*Enunciado:*
Transcreve o excerto da entrevista de "Não parei de" a "partilhar a viagem.", trocando "musas" por "inspirações".

*Página:*
☆ ☆ ☆ ☆

Desde sempre que os Legado de una Tragedia se têm
afirmado como um dos projetos mais ambiciosos do metal sinfónico. Agora, o seu mentor Joaquin
Padilla leva-nos a uma dimensão ainda mais obscura e opressiva com Lovecraft,
um álbum que mergulha no terror cósmico e no existencialismo do lendário
escritor de Providence. Mas como é possível traduzir em música os temas
complexos e perturbadores de H.P. Lovecraft? Como equilibrar o peso do metal
com a delicadeza das melodias sombrias? Nesta entrevista, Joaquin Padilla
partilha os desafios e inspirações por trás deste novo álbum, o impacto da
literatura no seu processo criativo e o que o futuro reserva para o mais
ambicioso projeto oriundo de Espanha.
Olá, Joaquin, obrigado pela tua
disponibilidade. Como tens andado desde a última vez que falámos, em 2021?
Não parei de criar. A verdade é que o álbum anterior, Aquelarre
de Sombras, foi uma espécie de epifania. Eu estava a passar pelo pior
momento da minha vida e, a partir desse álbum, a luz apareceu. E com ela, um
período imparável de criatividade. Escrevi o guião de um par de boas histórias,
compus várias bandas sonoras e, pelo meio, gravei o álbum Lovecraft.
Quando as musas aparecem, não as podemos ignorar, temos de as tomar pela mão e
partilhar a viagem.
Lovecraft, o teu novo álbum, segue o caminho
traçado por Aquelarre de Sombras, com um som mais duro e guitarras mais
poderosas. Podes explicar melhor esta evolução musical?
Escrevo sempre as canções em função do tema que estou a abordar
nas minhas óperas. Tudo está ao serviço da história e das personagens, e Lovecraft
é verdadeiramente sombrio. Não só porque escreve terror, mas porque toda a
cosmologia em torno da sua obra assenta num existencialismo profundo, na crença
de que o homem é um ponto insignificante no meio do universo, controlado por
forças superiores, por seres ancestrais muito mais poderosos do que ele. Para
transmitir o horror opressivo que se encontra nas histórias de Lovecraft,
precisei de afinações sombrias, muito mais baixas, orquestrações muito mais wagnerianas
e passagens cheias de tensão, que tornaram o som mais duro. Tal como a
utilização de cantores de música extrema, vozes culturais que representavam os
monstros de que falo.
Como fizeste para equilibrar os
elementos mais pesados do metal com as melodias obscuras e sombrias do teu
trabalho?

☆ ☆ ☆ ☆

*Linhas extraídas:*
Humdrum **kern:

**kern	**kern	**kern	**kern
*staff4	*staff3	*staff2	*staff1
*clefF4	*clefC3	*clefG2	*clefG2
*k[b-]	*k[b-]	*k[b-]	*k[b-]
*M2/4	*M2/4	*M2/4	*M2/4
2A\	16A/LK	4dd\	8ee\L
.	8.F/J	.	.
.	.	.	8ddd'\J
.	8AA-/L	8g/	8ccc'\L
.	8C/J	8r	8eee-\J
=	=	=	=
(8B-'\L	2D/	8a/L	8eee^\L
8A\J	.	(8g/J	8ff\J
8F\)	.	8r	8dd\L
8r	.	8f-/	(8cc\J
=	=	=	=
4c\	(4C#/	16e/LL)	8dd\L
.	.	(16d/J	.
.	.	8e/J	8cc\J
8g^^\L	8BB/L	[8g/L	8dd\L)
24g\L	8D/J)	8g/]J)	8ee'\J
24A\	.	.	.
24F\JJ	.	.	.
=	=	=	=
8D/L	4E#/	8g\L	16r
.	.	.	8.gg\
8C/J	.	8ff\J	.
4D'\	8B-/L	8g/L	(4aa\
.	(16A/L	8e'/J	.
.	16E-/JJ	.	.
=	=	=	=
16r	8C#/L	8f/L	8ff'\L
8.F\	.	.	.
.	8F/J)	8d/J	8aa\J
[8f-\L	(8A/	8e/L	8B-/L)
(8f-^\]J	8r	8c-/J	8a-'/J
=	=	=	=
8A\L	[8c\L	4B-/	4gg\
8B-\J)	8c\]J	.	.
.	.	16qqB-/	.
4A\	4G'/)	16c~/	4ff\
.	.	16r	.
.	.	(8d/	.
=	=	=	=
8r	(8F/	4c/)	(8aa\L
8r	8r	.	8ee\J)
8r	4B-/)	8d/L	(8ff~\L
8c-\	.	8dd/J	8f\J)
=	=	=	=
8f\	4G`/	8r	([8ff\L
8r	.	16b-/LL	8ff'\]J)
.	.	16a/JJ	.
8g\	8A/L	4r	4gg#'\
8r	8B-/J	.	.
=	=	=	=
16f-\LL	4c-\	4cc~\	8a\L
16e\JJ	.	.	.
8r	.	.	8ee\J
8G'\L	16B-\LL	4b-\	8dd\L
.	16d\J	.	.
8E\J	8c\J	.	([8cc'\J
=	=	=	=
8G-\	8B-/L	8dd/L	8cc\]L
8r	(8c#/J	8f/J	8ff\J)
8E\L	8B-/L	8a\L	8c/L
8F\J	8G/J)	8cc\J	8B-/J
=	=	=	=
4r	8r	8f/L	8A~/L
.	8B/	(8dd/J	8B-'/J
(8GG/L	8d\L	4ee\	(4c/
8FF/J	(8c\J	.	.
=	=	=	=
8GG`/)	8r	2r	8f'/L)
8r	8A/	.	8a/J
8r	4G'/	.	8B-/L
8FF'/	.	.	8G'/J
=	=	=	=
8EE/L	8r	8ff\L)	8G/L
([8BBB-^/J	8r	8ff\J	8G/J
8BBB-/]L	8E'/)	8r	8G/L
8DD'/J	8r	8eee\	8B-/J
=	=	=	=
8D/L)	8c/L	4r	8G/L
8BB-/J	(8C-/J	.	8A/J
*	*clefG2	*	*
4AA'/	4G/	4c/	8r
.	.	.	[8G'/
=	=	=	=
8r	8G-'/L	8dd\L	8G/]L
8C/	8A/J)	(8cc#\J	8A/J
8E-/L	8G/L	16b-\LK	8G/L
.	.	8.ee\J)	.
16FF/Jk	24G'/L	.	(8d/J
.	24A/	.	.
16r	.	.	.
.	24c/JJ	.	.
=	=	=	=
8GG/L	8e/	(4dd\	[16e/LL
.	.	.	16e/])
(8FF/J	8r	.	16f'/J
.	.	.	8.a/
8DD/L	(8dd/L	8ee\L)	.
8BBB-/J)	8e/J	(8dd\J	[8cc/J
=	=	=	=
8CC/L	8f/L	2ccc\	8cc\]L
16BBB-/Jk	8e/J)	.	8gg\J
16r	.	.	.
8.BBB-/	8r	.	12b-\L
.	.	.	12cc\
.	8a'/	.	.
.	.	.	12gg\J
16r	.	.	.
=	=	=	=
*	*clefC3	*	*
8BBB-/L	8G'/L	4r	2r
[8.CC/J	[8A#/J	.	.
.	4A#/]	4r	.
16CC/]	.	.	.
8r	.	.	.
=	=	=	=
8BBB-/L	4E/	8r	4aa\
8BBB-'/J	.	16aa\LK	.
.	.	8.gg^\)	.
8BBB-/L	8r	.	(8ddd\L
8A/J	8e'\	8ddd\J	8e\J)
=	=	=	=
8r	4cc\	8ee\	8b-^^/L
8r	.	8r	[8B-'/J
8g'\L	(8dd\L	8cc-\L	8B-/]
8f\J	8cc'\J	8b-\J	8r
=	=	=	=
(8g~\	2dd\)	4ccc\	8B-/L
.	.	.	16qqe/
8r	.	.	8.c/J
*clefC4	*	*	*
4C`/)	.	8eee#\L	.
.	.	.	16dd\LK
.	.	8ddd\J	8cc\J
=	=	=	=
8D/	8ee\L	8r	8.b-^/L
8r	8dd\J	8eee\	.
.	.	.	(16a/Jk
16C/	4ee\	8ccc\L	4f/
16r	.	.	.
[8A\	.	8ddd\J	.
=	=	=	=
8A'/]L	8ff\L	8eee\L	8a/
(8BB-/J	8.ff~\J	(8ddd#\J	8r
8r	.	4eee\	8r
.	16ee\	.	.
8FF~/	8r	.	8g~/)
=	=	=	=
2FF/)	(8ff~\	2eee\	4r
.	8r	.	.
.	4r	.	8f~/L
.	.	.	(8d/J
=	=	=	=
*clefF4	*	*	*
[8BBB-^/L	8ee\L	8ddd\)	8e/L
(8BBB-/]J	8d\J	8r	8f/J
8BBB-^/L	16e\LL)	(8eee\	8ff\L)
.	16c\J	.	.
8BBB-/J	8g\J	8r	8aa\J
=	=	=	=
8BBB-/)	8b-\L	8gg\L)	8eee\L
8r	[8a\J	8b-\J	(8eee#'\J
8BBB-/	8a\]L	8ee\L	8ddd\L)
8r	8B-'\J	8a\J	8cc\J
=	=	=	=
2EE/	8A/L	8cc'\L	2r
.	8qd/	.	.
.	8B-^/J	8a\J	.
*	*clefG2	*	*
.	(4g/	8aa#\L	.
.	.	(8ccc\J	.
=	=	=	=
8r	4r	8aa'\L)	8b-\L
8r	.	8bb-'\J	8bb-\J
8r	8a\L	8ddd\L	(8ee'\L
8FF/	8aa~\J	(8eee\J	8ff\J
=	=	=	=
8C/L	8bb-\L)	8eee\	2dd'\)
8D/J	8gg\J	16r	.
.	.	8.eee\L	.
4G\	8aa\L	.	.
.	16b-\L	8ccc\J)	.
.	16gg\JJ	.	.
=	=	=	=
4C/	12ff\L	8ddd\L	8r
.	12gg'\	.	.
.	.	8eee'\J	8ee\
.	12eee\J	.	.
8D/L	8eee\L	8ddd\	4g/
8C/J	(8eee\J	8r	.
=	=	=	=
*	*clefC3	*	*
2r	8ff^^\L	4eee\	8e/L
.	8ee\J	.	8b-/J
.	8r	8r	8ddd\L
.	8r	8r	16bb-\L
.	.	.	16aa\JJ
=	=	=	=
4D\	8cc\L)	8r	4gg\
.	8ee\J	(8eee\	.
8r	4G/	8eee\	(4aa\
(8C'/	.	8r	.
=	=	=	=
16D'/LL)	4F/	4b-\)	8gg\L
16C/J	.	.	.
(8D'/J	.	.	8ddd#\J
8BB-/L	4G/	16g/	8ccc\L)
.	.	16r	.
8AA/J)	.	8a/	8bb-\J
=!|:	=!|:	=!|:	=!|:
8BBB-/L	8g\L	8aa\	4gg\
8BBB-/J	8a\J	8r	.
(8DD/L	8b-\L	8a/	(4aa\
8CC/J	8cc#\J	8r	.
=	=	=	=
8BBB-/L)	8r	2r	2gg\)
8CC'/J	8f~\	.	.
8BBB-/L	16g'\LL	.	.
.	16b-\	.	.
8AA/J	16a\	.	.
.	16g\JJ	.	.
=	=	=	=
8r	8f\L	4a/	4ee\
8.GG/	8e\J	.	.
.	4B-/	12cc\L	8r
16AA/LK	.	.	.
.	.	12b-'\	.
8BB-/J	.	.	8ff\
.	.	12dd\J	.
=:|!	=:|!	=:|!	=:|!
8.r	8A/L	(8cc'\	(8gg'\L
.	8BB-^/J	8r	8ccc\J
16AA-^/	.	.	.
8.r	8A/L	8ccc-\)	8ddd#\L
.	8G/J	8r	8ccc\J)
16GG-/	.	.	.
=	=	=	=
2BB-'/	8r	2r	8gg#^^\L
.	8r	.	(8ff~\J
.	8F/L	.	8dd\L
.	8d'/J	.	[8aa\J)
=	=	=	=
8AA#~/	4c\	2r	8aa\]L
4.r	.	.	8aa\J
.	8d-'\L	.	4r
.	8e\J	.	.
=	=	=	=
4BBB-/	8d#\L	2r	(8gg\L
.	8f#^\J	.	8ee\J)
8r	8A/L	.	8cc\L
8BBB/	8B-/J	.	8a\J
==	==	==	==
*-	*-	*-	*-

☆ ☆ ☆ ☆

*Resposta:*
Não parei de criar. A verdade é que o álbum anterior, Aquelarre
de Sombras, foi uma espécie de epifania. Eu estava a passar pelo pior
momento da minha vida e, a partir desse álbum, a luz apareceu. E com ela, um
período imparável de criatividade. Escrevi o guião de um par de boas histórias,
compus várias bandas sonoras e, pelo meio, gravei o álbum Lovecraft.
Quando as inspirações aparecem, não as podemos ignorar, temos de as tomar pela mão e
partilhar a viagem.